Records excerpted from a collection:
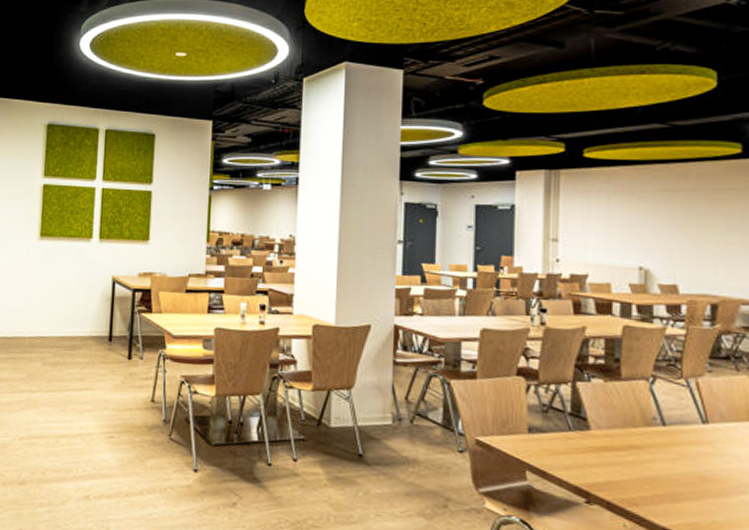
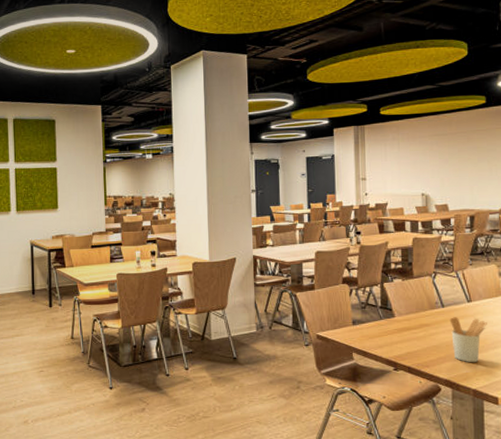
utensil holder: none [673,441,732,510] -> present [449,317,487,363]

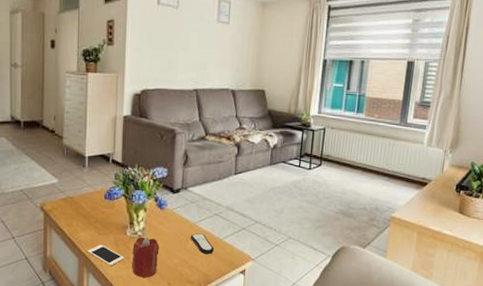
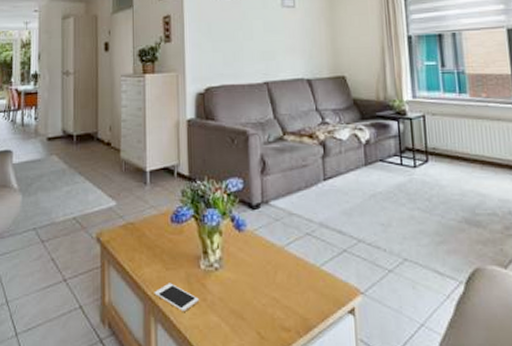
candle: present [131,237,160,278] -> none [209,270,242,327]
remote control: present [190,233,215,254] -> none [279,261,312,288]

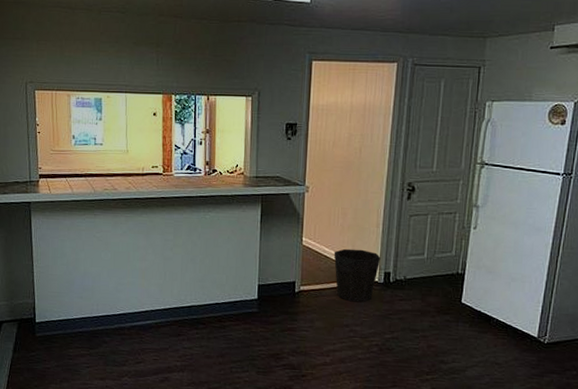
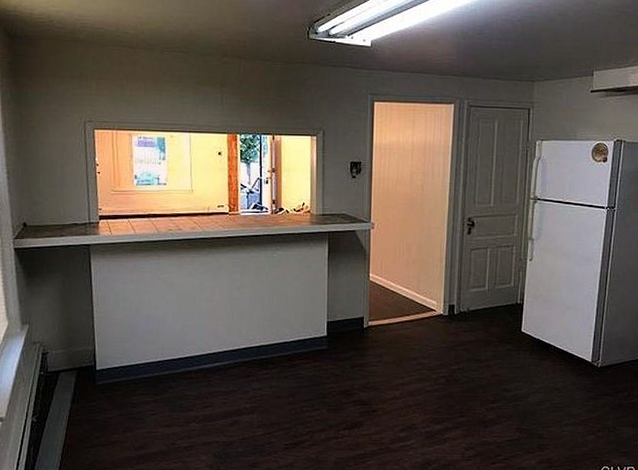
waste bin: present [333,248,381,302] -> none [400,283,445,335]

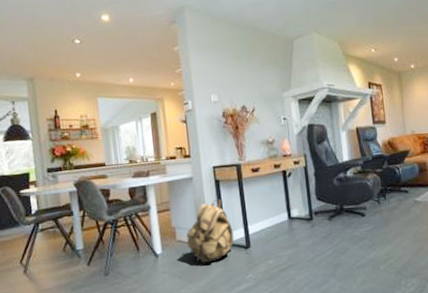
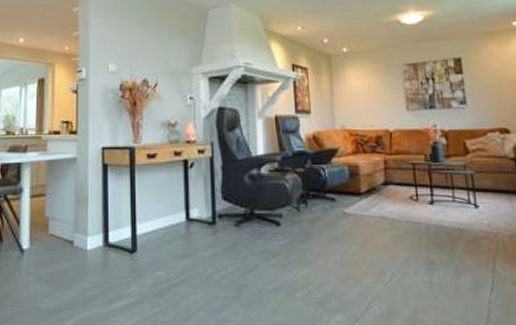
backpack: present [186,199,234,264] -> none [61,187,118,267]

> _PROBLEM DESCRIPTION_
Set the entries down again exactly. Do not include the images.

> _RESPONSE AREA_
utensil holder: none [673,441,732,510] -> present [449,317,487,363]

candle: present [131,237,160,278] -> none [209,270,242,327]
remote control: present [190,233,215,254] -> none [279,261,312,288]

waste bin: present [333,248,381,302] -> none [400,283,445,335]

backpack: present [186,199,234,264] -> none [61,187,118,267]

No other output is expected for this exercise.